Task instructions: Please copy each line below that contains the word "then".

= = = =

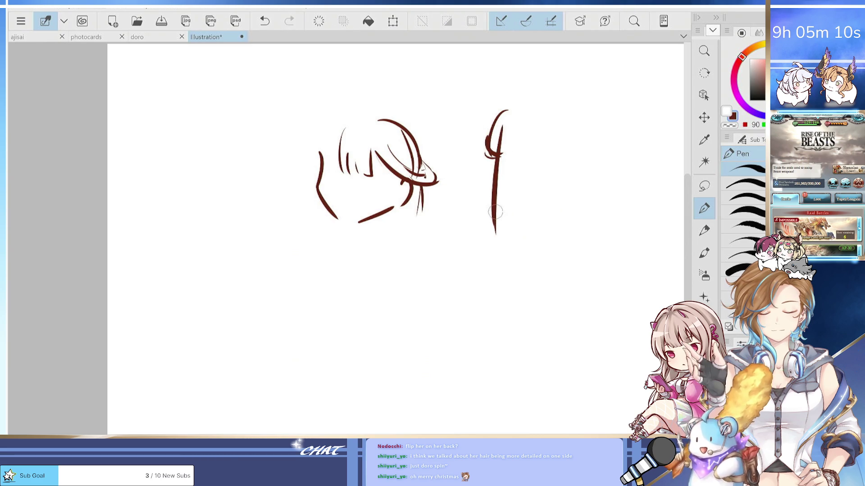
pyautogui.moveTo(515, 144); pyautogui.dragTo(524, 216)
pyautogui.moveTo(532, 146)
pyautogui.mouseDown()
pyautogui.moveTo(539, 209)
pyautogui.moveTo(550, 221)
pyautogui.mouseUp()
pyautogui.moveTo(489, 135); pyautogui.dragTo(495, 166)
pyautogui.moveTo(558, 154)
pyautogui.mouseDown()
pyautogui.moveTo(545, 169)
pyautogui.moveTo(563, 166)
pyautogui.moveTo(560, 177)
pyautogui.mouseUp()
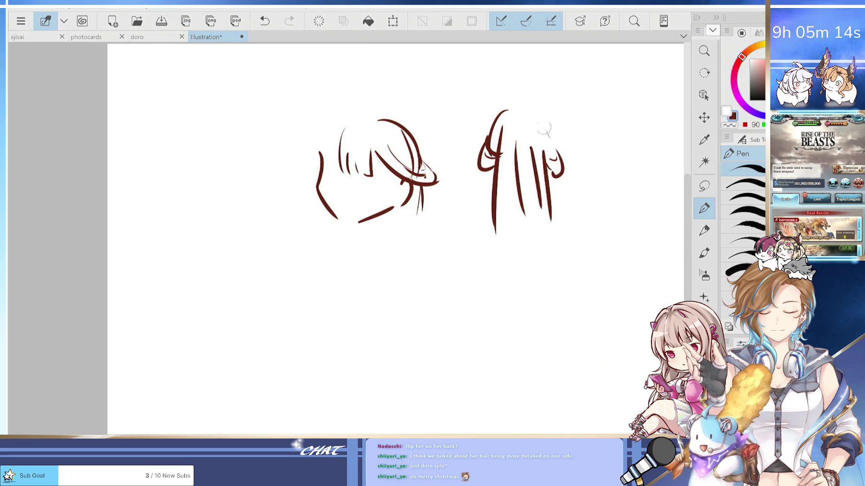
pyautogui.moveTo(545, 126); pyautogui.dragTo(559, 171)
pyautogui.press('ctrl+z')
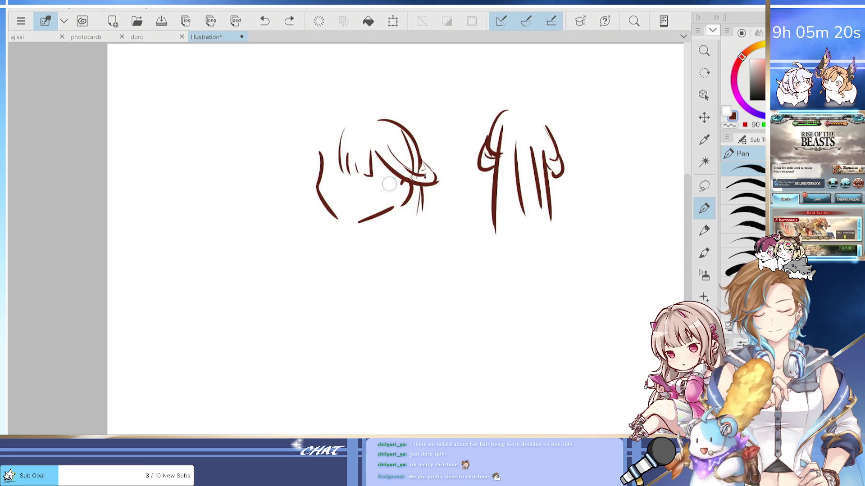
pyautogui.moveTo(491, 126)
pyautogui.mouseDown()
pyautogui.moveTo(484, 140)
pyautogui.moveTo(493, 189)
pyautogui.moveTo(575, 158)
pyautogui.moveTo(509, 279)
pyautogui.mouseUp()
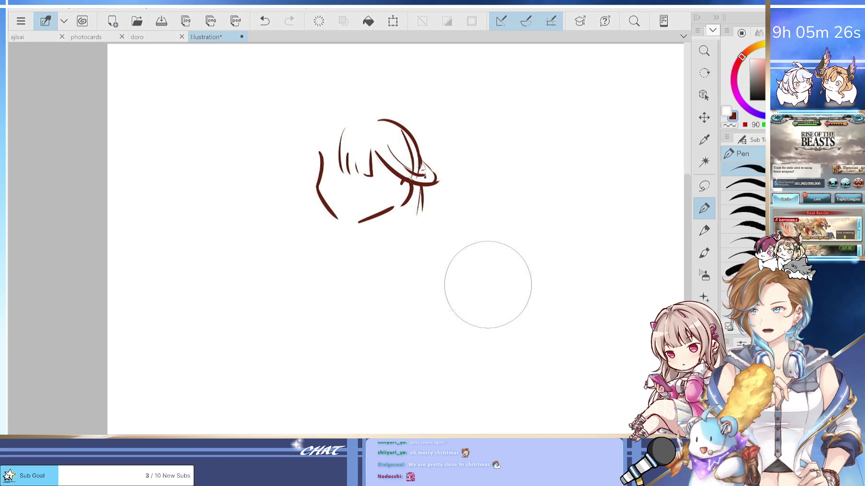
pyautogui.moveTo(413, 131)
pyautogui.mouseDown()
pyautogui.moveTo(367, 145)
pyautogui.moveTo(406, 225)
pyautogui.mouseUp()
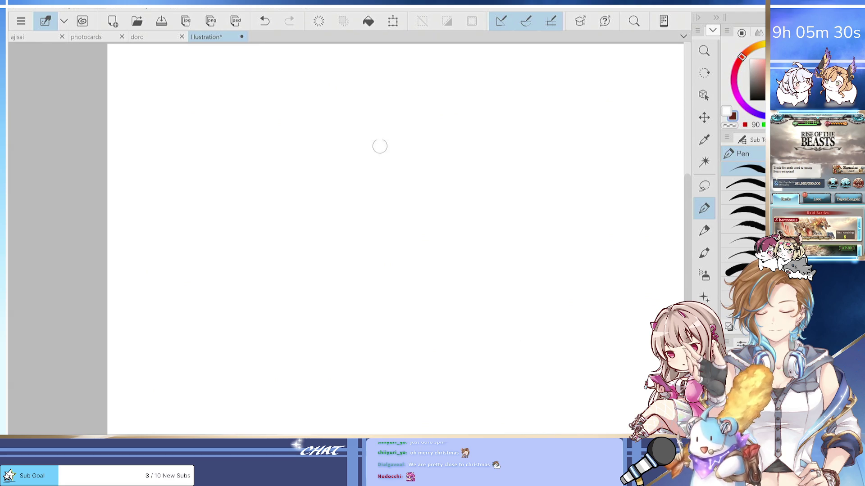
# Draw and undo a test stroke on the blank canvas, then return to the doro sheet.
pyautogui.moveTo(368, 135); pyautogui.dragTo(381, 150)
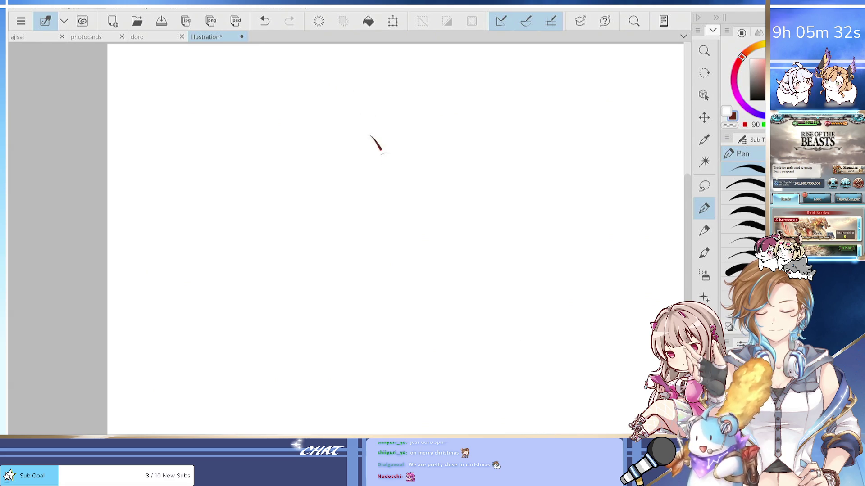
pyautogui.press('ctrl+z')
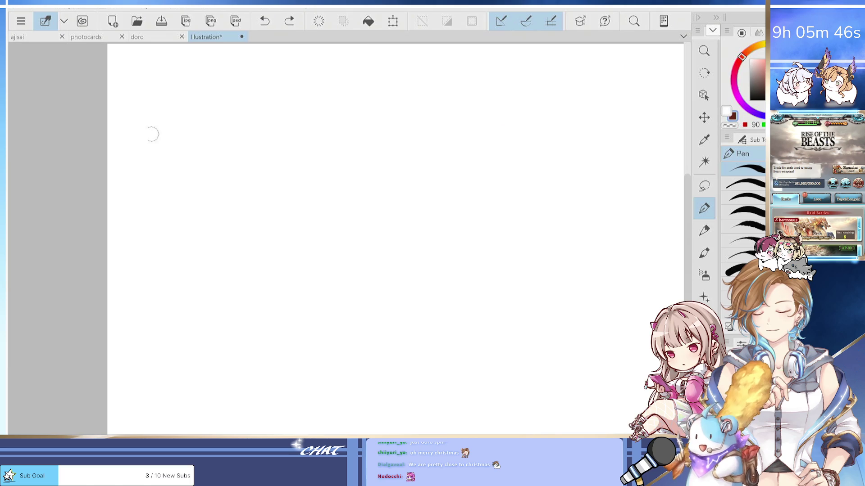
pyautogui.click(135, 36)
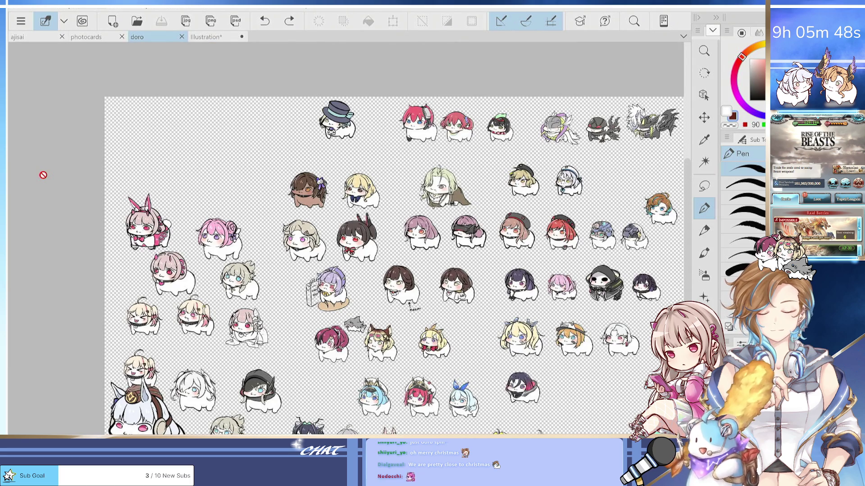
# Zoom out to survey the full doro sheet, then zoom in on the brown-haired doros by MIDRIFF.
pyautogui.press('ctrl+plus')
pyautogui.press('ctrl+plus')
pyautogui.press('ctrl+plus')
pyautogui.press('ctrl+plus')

= = = =

Written solution:
# Draw and undo a test stroke on the blank canvas, then return to the doro sheet.
# Zoom out to survey the full doro sheet, then zoom in on the brown-haired doros by MIDRIFF.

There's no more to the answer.